Rewrite the figure descriptions between "FIG. 6 is a" and "third modified example.", inclusive, putting "ring-shaped member" in place of every "annular member".

■ Provided text ■

-=-=-

BRIEF DESCRIPTION OF THE DRAWINGS

FIG. 1 is a schematic cross-sectional view of a secondary battery in one aspect of an embodiment;

FIG. 2 is an enlarged cross-sectional view of a part A in FIG. 1, illustrating one opened state of a valve part;

FIG. 3 is an enlarged cross-sectional view of the part A in FIG. 1, illustrating another opened state of the valve part;

FIG. 4 is an enlarged cross-sectional view of the part A in FIG. 1, illustrating yet another opened state of the valve part;

FIG. 5 is a perspective view of a safety valve and an annular member joined to a valve-part supporting portion of the safety valve of the secondary battery shown in FIG. 1, viewed from case inside;

FIG. 6 is a cross-sectional view taken along a line B-B in FIG. 5;

FIG. 7 is a perspective view of a safety valve and an annular member joined to a valve-part supporting portion of the safety valve in a first modified example of the secondary battery shown in FIG. 1, viewed from case inside;

FIG. 8 is a perspective view of a safety valve and an annular member joined to a valve-part supporting portion of the safety valve in a second modified example of the secondary battery shown in FIG. 1, viewed from case inside; and

FIG. 9 is an enlarged cross-sectional view of the part A of the secondary battery in FIG. 1, illustrating an opened state of a safety valve in a third modified example.

-=-=-

Records drawn from a dataset:
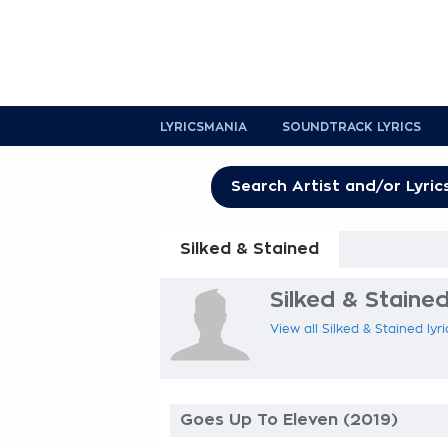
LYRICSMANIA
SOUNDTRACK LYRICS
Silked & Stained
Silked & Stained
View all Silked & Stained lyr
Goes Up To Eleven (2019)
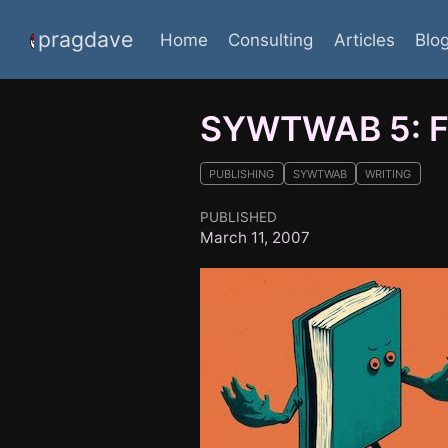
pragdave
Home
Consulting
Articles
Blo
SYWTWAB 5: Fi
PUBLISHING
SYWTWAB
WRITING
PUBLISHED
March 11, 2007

-=-=-

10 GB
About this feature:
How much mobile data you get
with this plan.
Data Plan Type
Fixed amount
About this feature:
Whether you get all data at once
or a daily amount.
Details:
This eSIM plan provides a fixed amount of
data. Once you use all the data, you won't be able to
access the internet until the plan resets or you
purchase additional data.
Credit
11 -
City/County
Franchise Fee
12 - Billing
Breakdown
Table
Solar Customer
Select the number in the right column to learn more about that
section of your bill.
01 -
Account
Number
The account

-=-=-

■ Result for this task ■
FIG. 6 is a cross-sectional view taken along a line B-B in FIG. 5;

FIG. 7 is a perspective view of a safety valve and an ring-shaped member joined to a valve-part supporting portion of the safety valve in a first modified example of the secondary battery shown in FIG. 1, viewed from case inside;

FIG. 8 is a perspective view of a safety valve and an ring-shaped member joined to a valve-part supporting portion of the safety valve in a second modified example of the secondary battery shown in FIG. 1, viewed from case inside; and

FIG. 9 is an enlarged cross-sectional view of the part A of the secondary battery in FIG. 1, illustrating an opened state of a safety valve in a third modified example.